A new iron curtain?

Space debris could create a "Kessler Syndrome," potentially locking satellites, creating a new form of sovereignty

The writer is pursuing M Phil in International Relations from Kinnaird College for Women, Lahore. Email her at amnahashmee@gmail.com

Over decades, IR scholarship saw outer space as a kind of sanctuary, a global commons ruled by the high-minded, but vague, ideals of the 1967 Outer Space Treaty. Today, a new kind of "Iron Curtain" is being drawn, only this time, it isn't made of concrete, but of millions of shards of spinning metal. This is the Kessler Syndrome, which describes a situation in which the density of objects in low Earth orbit (LEO) becomes so high due to space pollution that collisions between these objects cascade. This phenomenon exponentially increases the amount of space debris over time.

Orbital debris is a passive weapon, unlike the nuclear weapons that need active intent in order to employ them. A state which is not technologically advanced to play the orbital dominance game can potentially have a strategic use of the Tragedy of the Commons. A weaker actor can easily counter the High-Tech Advantage of a superpower by developing a debris field. Assuming a military and economic engine of a superpower is tied to GPS and satellite communication, then a locked sky, caused by a Kessler cascade, is the final asymmetric equaliser.

Russia used a direct-ascent anti-satellite (ASAT) missile in November 2021, shooting down its own defunct Cosmos 1408 satellite by doing so. The resulting explosion generated over 1,500 pieces of trackable debris, which forced astronauts on the International Space Station to take cover.
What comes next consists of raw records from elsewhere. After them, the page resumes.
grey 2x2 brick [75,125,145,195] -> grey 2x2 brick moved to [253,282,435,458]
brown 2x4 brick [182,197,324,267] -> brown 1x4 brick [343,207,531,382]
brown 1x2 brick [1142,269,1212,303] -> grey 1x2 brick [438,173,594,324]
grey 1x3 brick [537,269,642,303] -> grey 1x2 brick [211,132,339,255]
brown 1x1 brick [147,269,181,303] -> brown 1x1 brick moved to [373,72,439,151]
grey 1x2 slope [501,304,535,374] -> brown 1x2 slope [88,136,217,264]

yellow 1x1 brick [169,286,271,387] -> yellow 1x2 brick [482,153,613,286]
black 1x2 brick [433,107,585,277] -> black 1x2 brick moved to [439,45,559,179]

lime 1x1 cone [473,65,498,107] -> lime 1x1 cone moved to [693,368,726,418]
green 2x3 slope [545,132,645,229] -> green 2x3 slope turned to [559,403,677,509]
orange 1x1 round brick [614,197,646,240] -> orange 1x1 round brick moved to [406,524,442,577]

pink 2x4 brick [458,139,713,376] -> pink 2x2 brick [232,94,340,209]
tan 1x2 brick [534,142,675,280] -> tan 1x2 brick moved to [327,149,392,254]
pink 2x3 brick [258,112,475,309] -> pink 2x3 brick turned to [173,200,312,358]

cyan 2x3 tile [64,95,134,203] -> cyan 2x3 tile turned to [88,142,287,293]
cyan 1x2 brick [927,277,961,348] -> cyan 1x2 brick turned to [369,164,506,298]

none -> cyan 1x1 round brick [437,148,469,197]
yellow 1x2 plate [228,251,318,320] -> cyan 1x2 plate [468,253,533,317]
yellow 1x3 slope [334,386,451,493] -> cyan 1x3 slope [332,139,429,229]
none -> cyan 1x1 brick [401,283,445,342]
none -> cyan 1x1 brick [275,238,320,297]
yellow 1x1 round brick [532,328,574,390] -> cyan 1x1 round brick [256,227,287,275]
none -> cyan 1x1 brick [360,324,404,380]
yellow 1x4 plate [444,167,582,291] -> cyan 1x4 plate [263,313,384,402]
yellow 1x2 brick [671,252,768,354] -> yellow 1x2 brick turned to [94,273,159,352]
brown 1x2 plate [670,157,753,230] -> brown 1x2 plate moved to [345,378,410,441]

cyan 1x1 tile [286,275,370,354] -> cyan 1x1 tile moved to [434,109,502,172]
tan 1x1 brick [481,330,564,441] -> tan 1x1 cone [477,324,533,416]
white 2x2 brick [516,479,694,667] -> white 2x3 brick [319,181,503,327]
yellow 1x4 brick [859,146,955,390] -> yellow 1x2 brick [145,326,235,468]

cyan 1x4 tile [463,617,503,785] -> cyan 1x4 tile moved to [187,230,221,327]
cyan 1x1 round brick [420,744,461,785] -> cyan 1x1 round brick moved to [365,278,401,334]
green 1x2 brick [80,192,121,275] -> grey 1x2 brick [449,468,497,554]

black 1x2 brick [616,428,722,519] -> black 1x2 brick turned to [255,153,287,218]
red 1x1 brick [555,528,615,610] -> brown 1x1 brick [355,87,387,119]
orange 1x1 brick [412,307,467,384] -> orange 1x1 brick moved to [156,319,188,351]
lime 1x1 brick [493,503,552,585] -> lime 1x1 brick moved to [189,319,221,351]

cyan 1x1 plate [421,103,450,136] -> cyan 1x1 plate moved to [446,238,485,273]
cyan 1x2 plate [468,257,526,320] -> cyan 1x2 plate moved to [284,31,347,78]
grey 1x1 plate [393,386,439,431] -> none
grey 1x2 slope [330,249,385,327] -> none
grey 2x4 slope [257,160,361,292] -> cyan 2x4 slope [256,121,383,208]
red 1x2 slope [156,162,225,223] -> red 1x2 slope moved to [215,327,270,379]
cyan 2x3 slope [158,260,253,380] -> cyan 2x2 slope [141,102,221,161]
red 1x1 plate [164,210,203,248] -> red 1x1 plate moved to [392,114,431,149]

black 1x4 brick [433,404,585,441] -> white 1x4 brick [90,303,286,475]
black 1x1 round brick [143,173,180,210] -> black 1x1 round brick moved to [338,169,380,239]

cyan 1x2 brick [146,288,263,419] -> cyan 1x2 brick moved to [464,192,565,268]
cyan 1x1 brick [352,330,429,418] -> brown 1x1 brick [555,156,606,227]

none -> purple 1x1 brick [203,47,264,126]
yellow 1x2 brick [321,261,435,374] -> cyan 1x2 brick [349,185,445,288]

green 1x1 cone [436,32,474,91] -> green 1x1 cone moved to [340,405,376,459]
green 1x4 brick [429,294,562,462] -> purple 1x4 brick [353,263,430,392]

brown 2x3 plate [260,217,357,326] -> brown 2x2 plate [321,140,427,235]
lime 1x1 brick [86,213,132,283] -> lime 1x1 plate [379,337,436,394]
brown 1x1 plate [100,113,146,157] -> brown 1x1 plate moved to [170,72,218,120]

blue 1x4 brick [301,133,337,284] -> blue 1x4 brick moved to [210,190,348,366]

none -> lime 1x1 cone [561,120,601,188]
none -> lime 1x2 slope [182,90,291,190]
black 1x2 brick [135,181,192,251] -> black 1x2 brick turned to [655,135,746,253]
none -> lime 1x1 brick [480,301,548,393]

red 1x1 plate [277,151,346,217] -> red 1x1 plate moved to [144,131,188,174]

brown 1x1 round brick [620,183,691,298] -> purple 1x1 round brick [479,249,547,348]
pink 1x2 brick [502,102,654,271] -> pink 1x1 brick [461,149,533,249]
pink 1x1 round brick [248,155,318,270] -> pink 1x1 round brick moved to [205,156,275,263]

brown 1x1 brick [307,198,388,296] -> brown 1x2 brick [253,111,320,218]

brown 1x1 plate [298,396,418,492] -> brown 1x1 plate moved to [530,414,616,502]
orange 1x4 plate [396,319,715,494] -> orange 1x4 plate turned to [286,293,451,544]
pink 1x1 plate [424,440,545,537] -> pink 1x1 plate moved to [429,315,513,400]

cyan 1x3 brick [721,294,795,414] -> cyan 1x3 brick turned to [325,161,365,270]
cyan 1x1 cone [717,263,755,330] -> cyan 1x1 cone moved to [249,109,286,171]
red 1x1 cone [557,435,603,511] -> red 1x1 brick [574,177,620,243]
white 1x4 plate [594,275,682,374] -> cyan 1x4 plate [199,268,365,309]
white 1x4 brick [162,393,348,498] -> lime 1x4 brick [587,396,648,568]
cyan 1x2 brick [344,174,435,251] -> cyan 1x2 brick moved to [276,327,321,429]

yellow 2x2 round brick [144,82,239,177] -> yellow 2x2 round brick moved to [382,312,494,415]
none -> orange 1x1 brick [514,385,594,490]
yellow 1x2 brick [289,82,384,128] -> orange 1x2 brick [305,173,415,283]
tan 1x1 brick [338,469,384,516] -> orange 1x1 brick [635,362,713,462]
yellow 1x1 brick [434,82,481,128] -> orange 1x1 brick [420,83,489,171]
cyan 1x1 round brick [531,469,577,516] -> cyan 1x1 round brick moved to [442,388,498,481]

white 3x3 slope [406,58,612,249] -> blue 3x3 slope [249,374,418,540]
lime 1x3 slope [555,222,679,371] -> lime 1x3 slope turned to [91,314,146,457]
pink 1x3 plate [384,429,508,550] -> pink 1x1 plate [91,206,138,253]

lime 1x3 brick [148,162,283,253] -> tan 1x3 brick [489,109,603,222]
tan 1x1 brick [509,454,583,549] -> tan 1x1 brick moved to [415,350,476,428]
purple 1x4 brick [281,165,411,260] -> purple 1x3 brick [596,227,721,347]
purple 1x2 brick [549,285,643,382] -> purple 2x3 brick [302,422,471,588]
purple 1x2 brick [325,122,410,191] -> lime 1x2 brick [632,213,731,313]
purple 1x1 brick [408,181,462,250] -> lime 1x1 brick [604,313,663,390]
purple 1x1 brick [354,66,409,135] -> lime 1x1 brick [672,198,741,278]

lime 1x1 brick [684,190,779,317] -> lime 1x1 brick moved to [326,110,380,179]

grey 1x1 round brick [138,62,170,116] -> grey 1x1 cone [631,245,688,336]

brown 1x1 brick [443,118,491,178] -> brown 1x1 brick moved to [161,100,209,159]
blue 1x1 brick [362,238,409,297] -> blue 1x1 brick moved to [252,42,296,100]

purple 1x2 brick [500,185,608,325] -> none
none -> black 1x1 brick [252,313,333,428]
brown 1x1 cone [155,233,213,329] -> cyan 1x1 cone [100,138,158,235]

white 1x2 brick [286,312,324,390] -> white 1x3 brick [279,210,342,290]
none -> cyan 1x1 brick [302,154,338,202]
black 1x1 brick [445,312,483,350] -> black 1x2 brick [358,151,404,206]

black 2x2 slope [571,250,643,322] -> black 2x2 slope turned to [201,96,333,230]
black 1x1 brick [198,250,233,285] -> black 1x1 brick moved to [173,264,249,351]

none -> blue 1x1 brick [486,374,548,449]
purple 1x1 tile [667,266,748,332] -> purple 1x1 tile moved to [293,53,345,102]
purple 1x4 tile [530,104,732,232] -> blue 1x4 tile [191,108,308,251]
Through this, Russia indicated that it was capable of generating a localised Kessler cascade at any time by deliberately putting a debris cloud into a highly populated orbital plane; a deterrence by denial strategy.

Due to the emergence of non-state actors, in the case of SpaceX Starlink, we are now seeing the digital enclosure of the celestial commons, with tens of thousands of satellites planned to be launched into orbit in addition to the already more than 5,000 satellites orbiting.

Although Starlink can give connectivity to the entire world, its high density enhances the statistical likelihood of a Kessler event. This creates a new form of sovereignty where, in IR, we traditionally define sovereignty as the capacity to drive out other people in a land. In LEO, SpaceX and the US (as the launching state) are achieving a de facto sovereignty as it is not by means of legal decree, but through congestion. When an orbital shell is congested with 40,000 satellites, it is physically impossible that a competing state would put its infrastructure into the same space without colliding in a disastrous collision. It's the soft occupation of space where the risk of a Kessler cascade serves as a gateway blocking the Global South and the new space powers.

More so, there is this attribution problem here too, which further makes accountability difficult. Who is responsible should a bit of Chinese test debris, 10 years old, strikes a French satellite, triggering a cascade that kills a Brazilian communications array? The Liability Convention, enacted in 1972, has hardly been tested and is not tough enough to impose orbital cleanup.

The threat of a self-sustaining collision cascade will ultimately make a fundamental change in IR: it will no longer be a race to the top, but a race to the bottom, with the power to destroy the commons no less strategically significant than the power to use it. To avoid the "New Iron Curtain" situation, IR scholarship needs to leave the myth of space as a sanctuary and adopt Orbital Realism. This demands a new form of norms which would accept orbital space as a limited, delicate and sovereign-proximate resource. Otherwise, there will be a dark age in world connectivity where the same technology that was supposed to unite the world, the satellite, will be the tool of its irreversible seclusion.